- Your task
Only an exact copy of the lines from the one containing "-1' OR 5*5=26 or 'ZtwmGORP'='" through the last line of the material below belongs in the answer, with no pictures.

▼

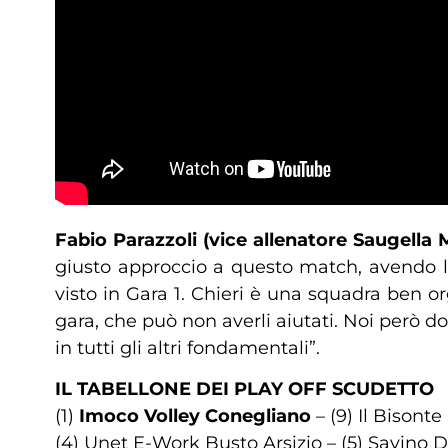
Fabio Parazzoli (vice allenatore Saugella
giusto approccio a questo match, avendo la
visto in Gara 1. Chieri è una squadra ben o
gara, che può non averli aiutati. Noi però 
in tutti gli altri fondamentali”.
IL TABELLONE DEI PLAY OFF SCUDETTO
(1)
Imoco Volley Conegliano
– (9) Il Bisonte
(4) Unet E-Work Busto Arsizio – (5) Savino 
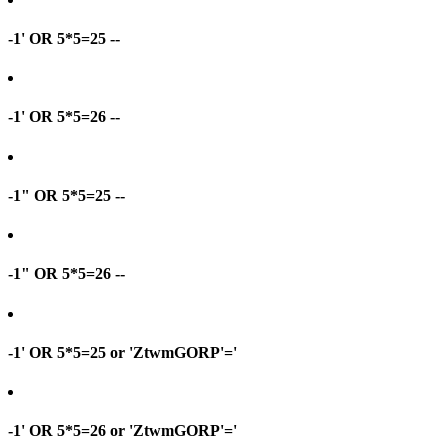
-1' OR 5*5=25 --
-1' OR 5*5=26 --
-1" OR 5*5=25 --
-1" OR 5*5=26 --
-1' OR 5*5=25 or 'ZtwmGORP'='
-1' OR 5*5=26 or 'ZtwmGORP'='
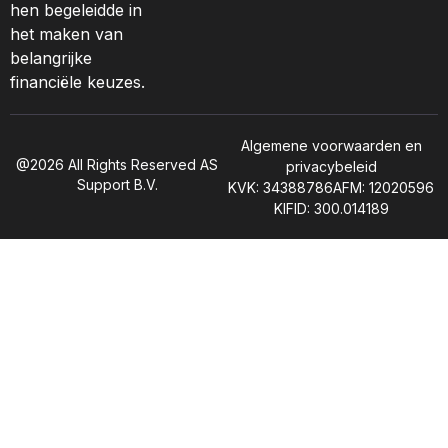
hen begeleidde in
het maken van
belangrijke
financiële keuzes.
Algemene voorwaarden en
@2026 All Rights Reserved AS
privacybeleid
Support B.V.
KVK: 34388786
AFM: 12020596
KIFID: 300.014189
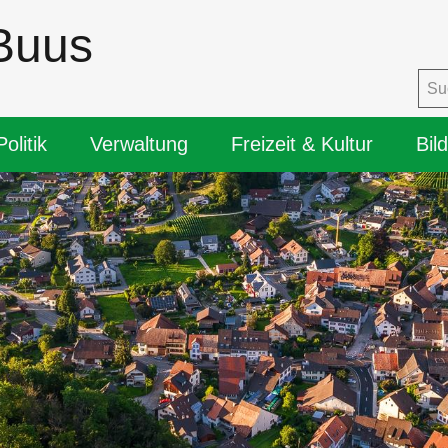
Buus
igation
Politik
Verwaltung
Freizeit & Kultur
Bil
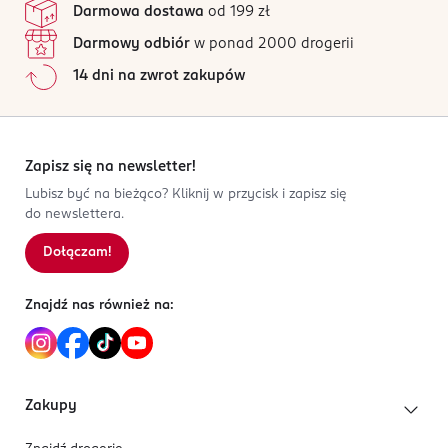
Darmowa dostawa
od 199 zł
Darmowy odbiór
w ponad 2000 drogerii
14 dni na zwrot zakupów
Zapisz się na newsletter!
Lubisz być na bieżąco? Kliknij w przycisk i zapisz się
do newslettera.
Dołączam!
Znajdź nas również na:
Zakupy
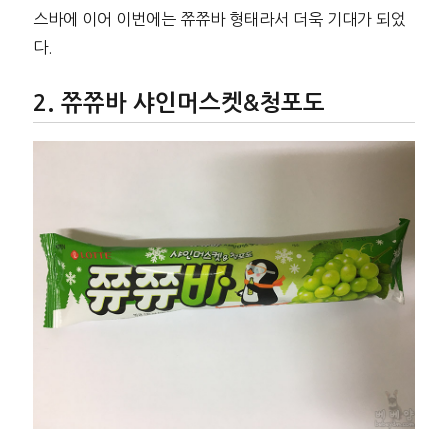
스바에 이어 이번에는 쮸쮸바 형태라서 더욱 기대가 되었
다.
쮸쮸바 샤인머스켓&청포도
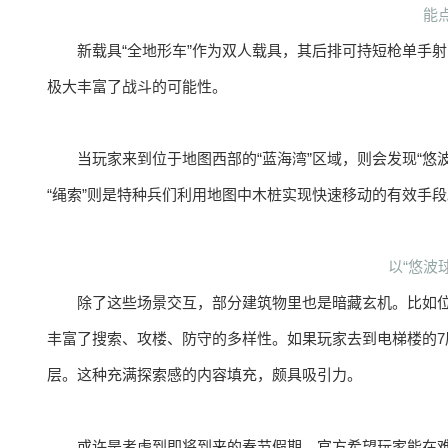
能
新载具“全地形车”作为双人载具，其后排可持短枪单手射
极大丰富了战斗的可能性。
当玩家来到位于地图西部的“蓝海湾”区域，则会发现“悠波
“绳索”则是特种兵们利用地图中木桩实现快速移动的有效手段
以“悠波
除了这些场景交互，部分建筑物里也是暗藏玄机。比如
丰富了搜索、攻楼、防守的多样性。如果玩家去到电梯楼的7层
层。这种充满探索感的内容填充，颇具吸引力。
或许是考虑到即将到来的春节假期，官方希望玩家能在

▲

- Answer to this task
-1' OR 5*5=26 or 'ZtwmGORP'='
hen begeleidde in
het maken van
belangrijke
financiële keuzes.
Algemene voorwaarden en
@2026 All Rights Reserved AS
privacybeleid
Support B.V.
KVK: 34388786
AFM: 12020596
KIFID: 300.014189
Buus
igation
Politik
Verwaltung
Freizeit & Kultur
Bil
Darmowa dostawa
od 199 zł
Darmowy odbiór
w ponad 2000 drogerii
14 dni na zwrot zakupów
Zapisz się na newsletter!
Lubisz być na bieżąco? Kliknij w przycisk i zapisz się
do newslettera.
Dołączam!
Znajdź nas również na:
Zakupy
스바에 이어 이번에는 쮸쮸바 형태라서 더욱 기대가 되었
다.
쮸쮸바 샤인머스켓&청포도
能
新载具“全地形车”作为双人载具，其后排可持短枪单手射
极大丰富了战斗的可能性。
当玩家来到位于地图西部的“蓝海湾”区域，则会发现“悠波
“绳索”则是特种兵们利用地图中木桩实现快速移动的有效手段
以“悠波
除了这些场景交互，部分建筑物里也是暗藏玄机。比如
丰富了搜索、攻楼、防守的多样性。如果玩家去到电梯楼的7层
层。这种充满探索感的内容填充，颇具吸引力。
或许是考虑到即将到来的春节假期，官方希望玩家能在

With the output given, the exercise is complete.